La fête débute enfin. Chacun s'est habillé pour l'occasion, et Samuel tient absolument à me faire savoir qu'il s'est mis du gel dans les cheveux. Les coupes se remplissent (Champomy pour tout le monde, évidemment, hum...) et Samuel propose les petits-fours en tenant son plateau argenté bien droit. Le chef s'est lancé dans la découpe du foie-gras qu'il a lui-même préparé pour l'occasion, comme chaque année. A nouveau, c'est un grand brouhaha de rires, de discussions animées, de jeux et de joie non contenue. Les infirmières organisent le service à table et, une fois n'est pas coutume à l'hôpital, nous mangeons comme des rois. Parmi les infirmières présentes, on compte entre autres la brochette des trois les plus déjantées du service, qui rajoutent encore à l'ambiance de fête.
La soirée avance, le dessert a été servi, tout le monde a trop mangé, tout le monde a ri et dansé. Il est temps de commencer à coucher les enfants, de débarasser et de ranger. Alors que j'aide à nettoyer la cuisine, les choses dérapent entre les infirmières qui ne résistent pas très bien au Champomy et on se retrouve assises par terre, à pleurer de rire.
 
Il est minuit passé, et j'ai rassemblé mes affaires pour rentrer. Je suis la dernière à partir. Demain matin, je reviendrai travailler pour la dernière journée avant de profiter d'une semaine de vacances. Le service est endormi, j'essaie de ne pas faire de bruit. Je remonte le grand couloir dans la pénombre, et je me dis que finalement, c'est loin d'être triste, Noël en péodpsychiatrie. J'ai quand même un pincement au cœur en pensant à ceux qui resteront là pour les fêtes.
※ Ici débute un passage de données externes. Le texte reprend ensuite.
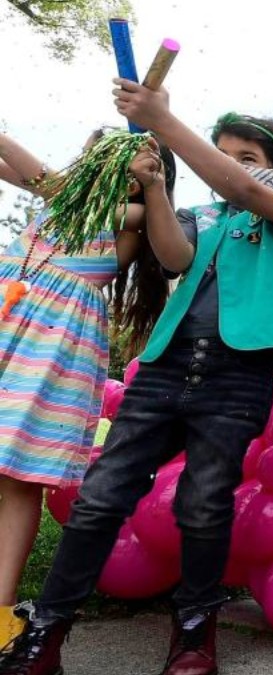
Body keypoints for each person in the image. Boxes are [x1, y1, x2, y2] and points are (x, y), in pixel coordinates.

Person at [0, 78, 273, 675]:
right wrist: (152, 185)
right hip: (163, 367)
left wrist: (162, 121)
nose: (230, 168)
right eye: (223, 154)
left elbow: (237, 188)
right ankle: (46, 634)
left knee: (203, 502)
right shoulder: (201, 214)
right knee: (100, 498)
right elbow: (174, 256)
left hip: (236, 375)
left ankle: (195, 630)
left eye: (247, 158)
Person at [0, 128, 173, 644]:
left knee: (18, 477)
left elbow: (44, 179)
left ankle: (1, 609)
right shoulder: (58, 196)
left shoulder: (131, 218)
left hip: (49, 353)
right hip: (11, 324)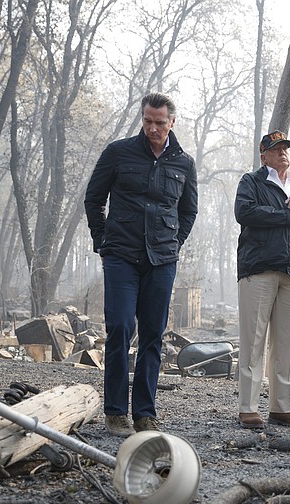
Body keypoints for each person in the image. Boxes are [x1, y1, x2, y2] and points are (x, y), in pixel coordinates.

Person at [84, 92, 198, 437]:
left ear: (172, 123)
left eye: (159, 123)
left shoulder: (184, 163)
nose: (152, 128)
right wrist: (101, 239)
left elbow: (188, 211)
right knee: (119, 327)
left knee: (153, 334)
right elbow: (94, 198)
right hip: (120, 255)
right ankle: (115, 411)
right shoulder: (118, 152)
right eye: (147, 121)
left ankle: (145, 413)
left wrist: (174, 243)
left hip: (162, 261)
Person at [234, 130, 290, 429]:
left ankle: (281, 408)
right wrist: (285, 216)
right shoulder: (252, 182)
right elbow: (244, 212)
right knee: (254, 340)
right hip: (258, 268)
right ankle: (248, 407)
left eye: (285, 147)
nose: (282, 152)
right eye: (275, 149)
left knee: (286, 343)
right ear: (263, 155)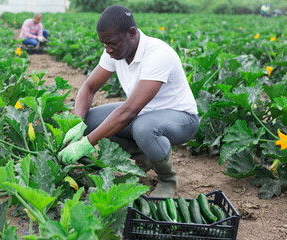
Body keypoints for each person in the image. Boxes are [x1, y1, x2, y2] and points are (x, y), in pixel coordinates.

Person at [58, 5, 199, 198]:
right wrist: (77, 123)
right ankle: (144, 156)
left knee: (144, 127)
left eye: (112, 44)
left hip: (181, 118)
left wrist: (87, 143)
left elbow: (129, 110)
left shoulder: (158, 54)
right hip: (143, 113)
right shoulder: (115, 51)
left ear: (131, 33)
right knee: (89, 121)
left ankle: (167, 179)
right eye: (104, 44)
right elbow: (89, 87)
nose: (107, 50)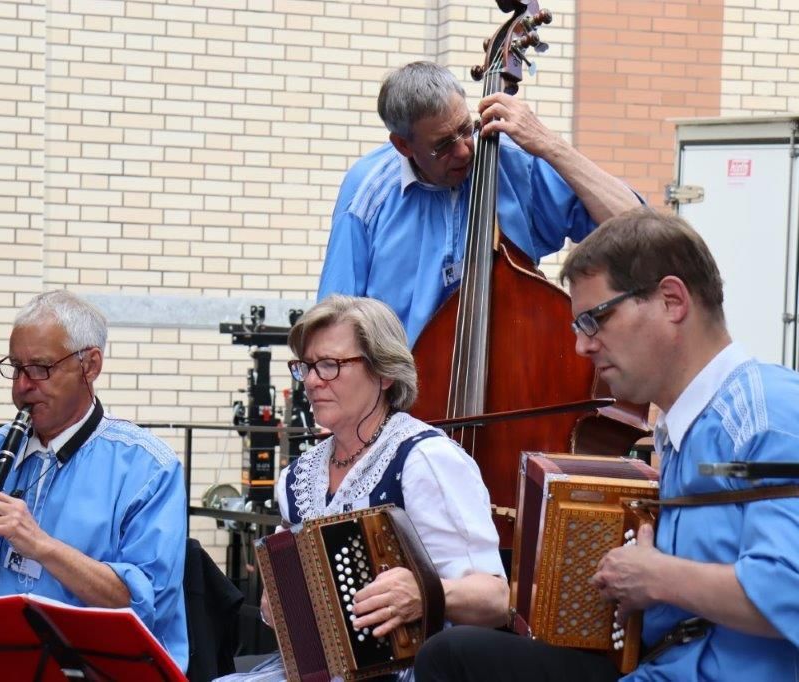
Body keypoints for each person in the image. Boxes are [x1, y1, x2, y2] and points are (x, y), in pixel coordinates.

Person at [414, 207, 799, 681]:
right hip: (659, 668)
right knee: (454, 654)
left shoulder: (769, 414)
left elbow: (789, 589)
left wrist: (654, 577)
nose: (582, 346)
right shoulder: (683, 429)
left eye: (595, 319)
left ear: (672, 301)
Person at [221, 294, 508, 681]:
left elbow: (495, 598)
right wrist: (279, 604)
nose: (312, 381)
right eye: (306, 366)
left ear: (384, 373)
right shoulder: (298, 476)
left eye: (330, 365)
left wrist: (425, 593)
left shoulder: (424, 459)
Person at [0, 290, 189, 675]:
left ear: (90, 365)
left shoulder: (149, 469)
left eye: (40, 368)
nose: (22, 385)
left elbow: (146, 606)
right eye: (16, 368)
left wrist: (41, 545)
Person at [318, 61, 641, 346]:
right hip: (403, 390)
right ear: (403, 145)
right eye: (443, 145)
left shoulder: (513, 162)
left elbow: (638, 230)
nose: (464, 151)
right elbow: (333, 324)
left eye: (466, 129)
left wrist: (551, 146)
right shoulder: (367, 192)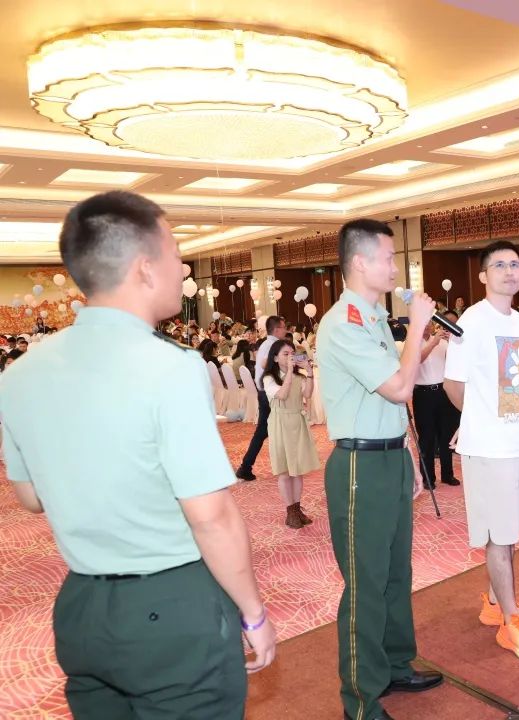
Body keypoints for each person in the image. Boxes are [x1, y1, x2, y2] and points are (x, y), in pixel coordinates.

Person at [0, 191, 276, 717]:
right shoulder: (170, 367)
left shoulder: (19, 375)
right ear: (145, 268)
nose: (182, 267)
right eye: (176, 253)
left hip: (82, 609)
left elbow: (31, 497)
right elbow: (211, 516)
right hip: (171, 609)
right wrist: (253, 613)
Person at [315, 218, 442, 720]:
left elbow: (394, 389)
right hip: (359, 466)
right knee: (366, 583)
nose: (395, 267)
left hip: (389, 456)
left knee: (395, 573)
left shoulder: (372, 317)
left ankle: (394, 664)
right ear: (360, 262)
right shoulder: (343, 322)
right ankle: (362, 698)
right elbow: (398, 388)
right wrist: (417, 327)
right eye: (388, 258)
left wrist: (408, 452)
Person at [443, 241, 519, 661]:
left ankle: (494, 604)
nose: (510, 271)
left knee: (510, 531)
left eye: (515, 264)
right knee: (498, 538)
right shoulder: (472, 320)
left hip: (518, 440)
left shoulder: (518, 319)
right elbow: (453, 384)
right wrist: (476, 422)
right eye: (500, 265)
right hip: (489, 447)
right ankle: (509, 622)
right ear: (484, 275)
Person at [263, 338, 320, 529]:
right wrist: (289, 372)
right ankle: (290, 511)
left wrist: (309, 372)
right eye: (285, 354)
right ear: (275, 357)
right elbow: (282, 394)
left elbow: (308, 394)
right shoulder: (269, 378)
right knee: (285, 471)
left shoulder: (299, 377)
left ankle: (296, 508)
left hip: (297, 422)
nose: (290, 357)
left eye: (292, 354)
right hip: (280, 423)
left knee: (298, 469)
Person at [235, 315, 287, 480]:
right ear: (277, 329)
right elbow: (269, 366)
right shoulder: (274, 346)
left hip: (264, 391)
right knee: (280, 427)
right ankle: (287, 465)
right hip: (270, 393)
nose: (286, 331)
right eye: (284, 327)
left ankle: (246, 467)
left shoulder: (265, 344)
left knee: (265, 430)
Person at [412, 314, 461, 489]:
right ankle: (428, 478)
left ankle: (447, 474)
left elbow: (457, 360)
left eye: (429, 323)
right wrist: (433, 343)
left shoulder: (443, 342)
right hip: (423, 394)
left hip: (443, 392)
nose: (427, 326)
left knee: (446, 435)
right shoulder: (412, 343)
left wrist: (453, 340)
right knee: (426, 437)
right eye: (423, 323)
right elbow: (416, 361)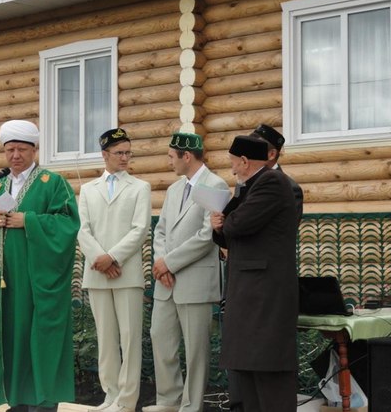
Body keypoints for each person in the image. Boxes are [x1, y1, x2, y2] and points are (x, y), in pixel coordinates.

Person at [0, 120, 80, 412]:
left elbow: (68, 224)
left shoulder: (52, 183)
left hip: (33, 280)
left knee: (34, 338)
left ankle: (40, 403)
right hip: (1, 280)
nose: (15, 155)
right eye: (10, 149)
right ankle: (13, 399)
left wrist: (28, 220)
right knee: (5, 335)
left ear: (34, 150)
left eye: (22, 149)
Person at [210, 135, 299, 412]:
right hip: (249, 290)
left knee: (267, 366)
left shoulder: (272, 182)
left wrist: (225, 223)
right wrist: (218, 226)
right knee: (248, 366)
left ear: (245, 161)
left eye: (234, 164)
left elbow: (238, 225)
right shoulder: (251, 186)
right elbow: (229, 234)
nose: (233, 170)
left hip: (265, 292)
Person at [144, 133, 228, 412]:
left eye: (171, 156)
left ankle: (191, 407)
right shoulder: (174, 190)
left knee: (196, 351)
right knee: (160, 337)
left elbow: (207, 236)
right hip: (166, 281)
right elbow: (161, 231)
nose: (169, 162)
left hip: (195, 281)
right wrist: (160, 263)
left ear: (186, 156)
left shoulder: (216, 185)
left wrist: (170, 263)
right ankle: (168, 400)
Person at [78, 128, 151, 412]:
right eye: (119, 153)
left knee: (130, 338)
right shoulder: (88, 189)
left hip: (126, 273)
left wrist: (113, 257)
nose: (124, 158)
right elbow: (82, 230)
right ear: (105, 155)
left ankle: (127, 400)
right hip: (97, 272)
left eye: (128, 152)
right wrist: (100, 258)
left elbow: (140, 228)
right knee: (106, 338)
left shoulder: (139, 187)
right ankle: (110, 395)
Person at [251, 124, 303, 219]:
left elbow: (287, 229)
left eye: (255, 150)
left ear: (271, 154)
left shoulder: (291, 189)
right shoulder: (247, 182)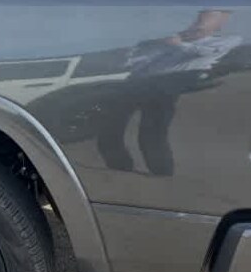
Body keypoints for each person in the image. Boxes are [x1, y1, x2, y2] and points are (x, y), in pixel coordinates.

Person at [96, 9, 240, 176]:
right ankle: (119, 168)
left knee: (152, 131)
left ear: (220, 24)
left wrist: (177, 43)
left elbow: (202, 52)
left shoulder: (227, 40)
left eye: (205, 21)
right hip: (136, 82)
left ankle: (161, 172)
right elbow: (139, 58)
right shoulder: (168, 39)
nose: (196, 24)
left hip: (167, 87)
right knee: (111, 126)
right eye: (197, 19)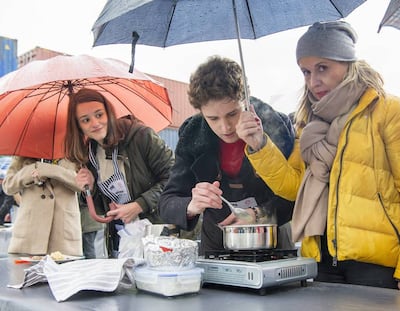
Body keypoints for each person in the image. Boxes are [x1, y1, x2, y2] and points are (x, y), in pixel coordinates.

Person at [243, 21, 400, 291]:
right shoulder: (309, 120)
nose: (313, 81)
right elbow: (293, 187)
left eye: (323, 68)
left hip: (376, 267)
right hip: (319, 260)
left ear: (347, 63)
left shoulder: (387, 110)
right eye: (306, 71)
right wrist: (259, 144)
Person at [158, 56, 296, 255]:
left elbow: (297, 195)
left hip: (271, 236)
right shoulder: (191, 134)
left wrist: (260, 214)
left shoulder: (277, 126)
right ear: (201, 113)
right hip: (216, 240)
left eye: (232, 114)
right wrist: (191, 204)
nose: (225, 127)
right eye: (213, 118)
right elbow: (167, 202)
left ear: (247, 101)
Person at [64, 88, 175, 258]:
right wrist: (91, 188)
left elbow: (174, 178)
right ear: (78, 126)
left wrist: (139, 205)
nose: (95, 123)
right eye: (85, 120)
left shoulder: (141, 136)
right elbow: (101, 208)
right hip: (122, 237)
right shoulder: (89, 155)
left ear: (108, 112)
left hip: (161, 231)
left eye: (99, 115)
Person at [2, 157, 83, 256]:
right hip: (29, 233)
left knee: (64, 269)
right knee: (23, 270)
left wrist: (51, 170)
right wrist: (31, 171)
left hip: (62, 232)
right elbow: (8, 186)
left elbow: (83, 185)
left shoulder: (72, 153)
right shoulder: (22, 156)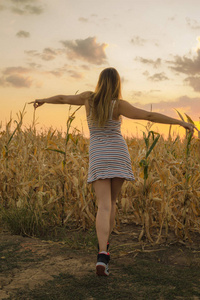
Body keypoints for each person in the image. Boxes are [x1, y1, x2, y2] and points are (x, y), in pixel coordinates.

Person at [30, 67, 197, 276]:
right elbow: (149, 115)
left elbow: (63, 98)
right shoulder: (119, 105)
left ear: (100, 82)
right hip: (118, 154)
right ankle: (105, 250)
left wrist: (44, 99)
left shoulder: (88, 99)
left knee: (104, 206)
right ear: (117, 83)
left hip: (99, 156)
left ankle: (102, 254)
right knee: (112, 203)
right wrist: (180, 122)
Nous étions tellement bien, tous ensemble autour de la grande table... Je me surprends à penser que je serais bien restée passer Noël avec cette nouvelle famille-là, pour ne pas les laisser seuls. Et puis je me souviens, malgré tout, que j'ai une autre famille qui m'attend ailleurs. Je me souviens que pendant une semaine, ce sera à mon tour de me faire chouchouter, et que j'en ai un peu besoin, après ces deux mois de stage très énergivores. Je retrouverai mes petits patients après Noël, ce sera bien, aussi. En attendant, je m'apprête à refermer doucement la porte du service sur leur sommeil silencieux, quand une tête surgit au milieu du couloir. C'est Samuel, évidemment, qui me rejoint à pas de loup, tout sourire, plante un bisou sur ma joue et me lance doucement : "Et joyeux Noël, hein !".
 
J'espère que ça chauffe pareil que dans le mien, du coté de leur petit cœur.